**SELECTED PASSAGE:**
——————————
Notice is hereby given that pursuant
to the Paperwork Reduction Act of 1995
(‘‘PRA’’) (44 U.S.C. 3501 et seq.), the
Securities and Exchange Commission
(‘‘Commission’’) has submitted to the
Office of Management and Budget
(‘‘OMB’’) a request for approval of
extension of the previously approved
collection of information provided for in
Rule 303 of Regulation ATS (17 CFR
242.303) under the Securities Exchange
Act of 1934 (15 U.S.C. 78a et seq.)
(‘‘Exchange Act’’).
Regulation ATS sets forth a regulatory
regime for ‘‘alternative trading systems’’
(‘‘ATSs’’), which are entities that carry
out exchange functions but are not
required to register as national securities
exchanges under the Act. In lieu of
exchange registration, an ATS can
instead opt to register with the
Commission as a broker-dealer and, as
a condition to not having to register as
an exchange, must instead comply with
Regulation ATS. Rule 303 of Regulation
ATS (17 CFR 242.303) describes the
record preservation requirements for
ATSs. Rule 303 also describes how such
records must be maintained, what
entities may perform this function, and
how long records must be preserved.
——————————
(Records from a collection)
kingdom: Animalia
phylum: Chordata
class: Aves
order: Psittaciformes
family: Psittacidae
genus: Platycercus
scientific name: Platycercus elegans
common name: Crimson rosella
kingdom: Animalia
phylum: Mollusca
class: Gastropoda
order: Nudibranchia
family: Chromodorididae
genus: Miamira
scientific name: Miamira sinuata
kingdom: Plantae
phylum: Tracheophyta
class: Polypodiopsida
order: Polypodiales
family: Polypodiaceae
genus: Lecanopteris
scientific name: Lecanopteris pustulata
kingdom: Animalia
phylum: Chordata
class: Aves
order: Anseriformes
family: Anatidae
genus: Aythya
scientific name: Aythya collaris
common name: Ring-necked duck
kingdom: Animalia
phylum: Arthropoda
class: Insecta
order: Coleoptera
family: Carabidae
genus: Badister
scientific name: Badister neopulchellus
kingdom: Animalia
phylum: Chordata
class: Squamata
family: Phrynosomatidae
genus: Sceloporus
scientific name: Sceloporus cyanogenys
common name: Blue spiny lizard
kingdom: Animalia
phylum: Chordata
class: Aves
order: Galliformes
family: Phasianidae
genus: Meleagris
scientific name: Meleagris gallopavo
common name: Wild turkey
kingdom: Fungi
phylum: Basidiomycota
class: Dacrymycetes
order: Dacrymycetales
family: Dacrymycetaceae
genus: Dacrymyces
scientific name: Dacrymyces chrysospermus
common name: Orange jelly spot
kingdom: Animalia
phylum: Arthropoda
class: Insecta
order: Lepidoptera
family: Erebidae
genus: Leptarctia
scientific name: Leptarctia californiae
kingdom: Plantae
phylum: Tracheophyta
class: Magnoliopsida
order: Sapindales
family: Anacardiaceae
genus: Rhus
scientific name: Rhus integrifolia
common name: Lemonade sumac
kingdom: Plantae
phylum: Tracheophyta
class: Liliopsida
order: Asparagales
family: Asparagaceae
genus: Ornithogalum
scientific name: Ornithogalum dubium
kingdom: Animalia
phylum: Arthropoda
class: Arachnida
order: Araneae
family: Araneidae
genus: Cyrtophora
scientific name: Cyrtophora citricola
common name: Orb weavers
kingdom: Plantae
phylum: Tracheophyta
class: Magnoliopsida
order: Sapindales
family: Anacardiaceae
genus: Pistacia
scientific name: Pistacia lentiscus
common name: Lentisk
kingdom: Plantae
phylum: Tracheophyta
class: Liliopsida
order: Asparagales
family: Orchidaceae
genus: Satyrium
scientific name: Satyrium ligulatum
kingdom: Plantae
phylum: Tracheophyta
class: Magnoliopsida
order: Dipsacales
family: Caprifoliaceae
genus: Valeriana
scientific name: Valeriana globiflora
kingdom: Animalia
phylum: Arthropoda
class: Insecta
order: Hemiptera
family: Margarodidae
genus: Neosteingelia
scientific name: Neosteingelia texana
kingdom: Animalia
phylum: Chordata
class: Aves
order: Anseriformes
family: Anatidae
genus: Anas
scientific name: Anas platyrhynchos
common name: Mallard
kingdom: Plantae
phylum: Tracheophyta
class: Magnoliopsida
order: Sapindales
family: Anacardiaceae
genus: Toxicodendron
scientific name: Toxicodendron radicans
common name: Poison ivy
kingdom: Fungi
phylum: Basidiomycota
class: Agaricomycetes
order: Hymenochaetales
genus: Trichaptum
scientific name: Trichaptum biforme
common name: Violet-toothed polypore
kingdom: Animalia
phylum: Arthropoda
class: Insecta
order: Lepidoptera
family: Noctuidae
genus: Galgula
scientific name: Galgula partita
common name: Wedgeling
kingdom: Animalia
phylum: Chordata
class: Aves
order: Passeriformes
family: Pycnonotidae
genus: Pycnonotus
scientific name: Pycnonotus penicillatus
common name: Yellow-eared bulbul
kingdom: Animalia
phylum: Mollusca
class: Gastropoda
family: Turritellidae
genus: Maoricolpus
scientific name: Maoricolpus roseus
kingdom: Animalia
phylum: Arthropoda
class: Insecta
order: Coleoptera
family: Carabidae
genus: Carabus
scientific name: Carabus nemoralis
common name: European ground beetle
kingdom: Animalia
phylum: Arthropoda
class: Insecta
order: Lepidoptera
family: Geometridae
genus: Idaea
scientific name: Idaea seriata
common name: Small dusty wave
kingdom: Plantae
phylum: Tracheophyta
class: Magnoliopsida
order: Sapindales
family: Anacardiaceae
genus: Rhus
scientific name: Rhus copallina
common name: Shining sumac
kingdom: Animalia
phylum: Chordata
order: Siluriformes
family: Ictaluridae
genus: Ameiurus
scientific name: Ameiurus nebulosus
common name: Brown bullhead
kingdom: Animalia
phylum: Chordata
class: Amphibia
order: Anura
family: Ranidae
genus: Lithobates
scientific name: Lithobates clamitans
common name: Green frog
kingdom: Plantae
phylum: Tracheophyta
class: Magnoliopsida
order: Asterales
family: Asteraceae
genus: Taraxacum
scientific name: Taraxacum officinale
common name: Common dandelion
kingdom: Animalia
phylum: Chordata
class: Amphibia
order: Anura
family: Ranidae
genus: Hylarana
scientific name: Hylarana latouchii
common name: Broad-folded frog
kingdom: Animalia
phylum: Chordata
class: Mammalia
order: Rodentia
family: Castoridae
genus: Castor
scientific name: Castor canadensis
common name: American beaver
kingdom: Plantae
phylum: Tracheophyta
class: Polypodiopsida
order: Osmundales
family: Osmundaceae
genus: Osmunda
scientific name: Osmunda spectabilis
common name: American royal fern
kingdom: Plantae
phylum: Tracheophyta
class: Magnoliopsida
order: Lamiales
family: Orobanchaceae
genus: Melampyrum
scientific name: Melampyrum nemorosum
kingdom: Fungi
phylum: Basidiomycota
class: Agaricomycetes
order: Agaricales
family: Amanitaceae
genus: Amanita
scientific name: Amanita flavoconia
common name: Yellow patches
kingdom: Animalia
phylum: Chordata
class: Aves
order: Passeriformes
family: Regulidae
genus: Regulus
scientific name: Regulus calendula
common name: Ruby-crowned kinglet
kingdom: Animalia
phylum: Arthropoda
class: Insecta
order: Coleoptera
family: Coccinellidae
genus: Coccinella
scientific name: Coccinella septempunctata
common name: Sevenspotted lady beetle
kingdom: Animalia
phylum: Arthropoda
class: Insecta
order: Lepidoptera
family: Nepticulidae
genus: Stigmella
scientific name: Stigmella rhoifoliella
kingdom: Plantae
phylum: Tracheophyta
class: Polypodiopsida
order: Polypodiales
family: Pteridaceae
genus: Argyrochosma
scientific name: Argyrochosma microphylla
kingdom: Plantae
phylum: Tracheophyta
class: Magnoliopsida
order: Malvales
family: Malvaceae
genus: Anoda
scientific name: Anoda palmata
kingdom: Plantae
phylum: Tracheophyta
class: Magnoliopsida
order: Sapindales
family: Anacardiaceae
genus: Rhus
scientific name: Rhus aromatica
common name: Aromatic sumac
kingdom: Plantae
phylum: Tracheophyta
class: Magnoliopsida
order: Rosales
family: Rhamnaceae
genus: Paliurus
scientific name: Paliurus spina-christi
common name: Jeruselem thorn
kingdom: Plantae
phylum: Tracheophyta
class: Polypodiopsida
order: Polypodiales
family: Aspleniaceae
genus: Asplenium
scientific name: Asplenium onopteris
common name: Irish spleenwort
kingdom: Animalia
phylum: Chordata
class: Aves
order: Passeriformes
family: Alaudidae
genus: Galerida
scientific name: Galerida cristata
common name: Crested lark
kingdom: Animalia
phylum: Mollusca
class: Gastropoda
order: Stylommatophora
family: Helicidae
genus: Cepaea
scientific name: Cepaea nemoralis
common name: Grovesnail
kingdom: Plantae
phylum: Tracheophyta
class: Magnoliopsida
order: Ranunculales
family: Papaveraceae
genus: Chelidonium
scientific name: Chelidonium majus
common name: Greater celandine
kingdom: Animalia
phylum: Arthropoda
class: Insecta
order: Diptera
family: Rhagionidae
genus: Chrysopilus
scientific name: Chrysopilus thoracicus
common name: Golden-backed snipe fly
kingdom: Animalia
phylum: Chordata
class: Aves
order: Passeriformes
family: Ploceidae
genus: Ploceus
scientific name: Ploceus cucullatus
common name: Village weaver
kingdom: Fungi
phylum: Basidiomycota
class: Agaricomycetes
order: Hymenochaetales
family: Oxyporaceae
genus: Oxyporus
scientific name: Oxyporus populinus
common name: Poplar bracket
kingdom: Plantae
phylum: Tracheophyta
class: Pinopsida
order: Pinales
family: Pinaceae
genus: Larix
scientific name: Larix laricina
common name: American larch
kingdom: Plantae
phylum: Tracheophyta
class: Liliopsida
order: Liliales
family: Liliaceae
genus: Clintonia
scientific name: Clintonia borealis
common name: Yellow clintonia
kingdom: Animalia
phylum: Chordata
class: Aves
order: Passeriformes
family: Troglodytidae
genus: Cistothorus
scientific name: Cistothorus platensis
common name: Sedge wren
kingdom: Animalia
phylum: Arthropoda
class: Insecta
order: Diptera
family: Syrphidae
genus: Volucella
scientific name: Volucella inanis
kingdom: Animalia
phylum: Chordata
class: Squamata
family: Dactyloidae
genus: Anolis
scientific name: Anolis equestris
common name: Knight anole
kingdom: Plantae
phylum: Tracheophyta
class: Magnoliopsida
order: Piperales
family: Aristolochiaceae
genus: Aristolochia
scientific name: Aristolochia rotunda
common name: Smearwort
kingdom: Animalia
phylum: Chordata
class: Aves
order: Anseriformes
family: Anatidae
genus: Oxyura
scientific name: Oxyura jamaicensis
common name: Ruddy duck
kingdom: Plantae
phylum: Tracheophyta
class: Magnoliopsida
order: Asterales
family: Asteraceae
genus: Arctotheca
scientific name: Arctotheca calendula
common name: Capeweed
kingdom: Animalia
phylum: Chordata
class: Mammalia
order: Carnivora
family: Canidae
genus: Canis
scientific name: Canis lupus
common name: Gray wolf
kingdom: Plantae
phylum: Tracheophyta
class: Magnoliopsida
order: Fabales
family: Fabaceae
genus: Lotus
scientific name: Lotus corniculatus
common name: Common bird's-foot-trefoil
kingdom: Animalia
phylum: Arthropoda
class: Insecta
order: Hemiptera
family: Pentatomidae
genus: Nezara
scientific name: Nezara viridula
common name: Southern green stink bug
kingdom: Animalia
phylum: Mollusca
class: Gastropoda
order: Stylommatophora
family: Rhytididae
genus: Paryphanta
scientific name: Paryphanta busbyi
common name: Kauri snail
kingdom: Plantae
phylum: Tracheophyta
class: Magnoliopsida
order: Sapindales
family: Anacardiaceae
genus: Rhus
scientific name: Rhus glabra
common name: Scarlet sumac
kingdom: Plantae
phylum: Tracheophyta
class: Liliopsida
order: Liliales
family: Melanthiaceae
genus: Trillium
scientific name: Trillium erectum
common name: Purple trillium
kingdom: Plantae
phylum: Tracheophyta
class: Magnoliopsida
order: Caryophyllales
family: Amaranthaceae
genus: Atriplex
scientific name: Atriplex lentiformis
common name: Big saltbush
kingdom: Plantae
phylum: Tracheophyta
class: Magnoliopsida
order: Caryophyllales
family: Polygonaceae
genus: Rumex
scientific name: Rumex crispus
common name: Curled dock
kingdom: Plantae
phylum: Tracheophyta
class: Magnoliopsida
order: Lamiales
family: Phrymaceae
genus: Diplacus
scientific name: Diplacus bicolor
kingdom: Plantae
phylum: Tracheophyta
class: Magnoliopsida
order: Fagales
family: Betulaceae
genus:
——————————
**EXERCISE REQUIREMENTS:**
**1)** Answer these questions from the notice:
(a) To which office did the Commission submit its request?
(b) Instead of registering as an exchange, what can an ATS register with the Commission as?
(c) What requirements for ATSs does Rule 303 describe?
**2)** Please list every short name that the notice defines in parentheses, along with the full term each one stands for.
**3)** For each statement, say whether it agrees with the notice, and quote the words that decide it.
(a) ATSs are required to register as national securities exchanges.
(b) The request concerns a new collection of information.
(c) Rule 303 describes how long records must be preserved.
The data have no connection to the notice.

**LIST OF SOLUTIONS:**
**1)**
(a) The Office of Management and Budget (OMB)
(b) A broker-dealer
(c) Record preservation requirements

**2)**
PRA: Paperwork Reduction Act of 1995
Commission: Securities and Exchange Commission
OMB: Office of Management and Budget
Exchange Act: Securities Exchange Act of 1934
ATSs: alternative trading systems

**3)**
(a) No: "are not required to register as national securities exchanges under the Act"
(b) No: "extension of the previously approved collection of information"
(c) Yes: "how long records must be preserved"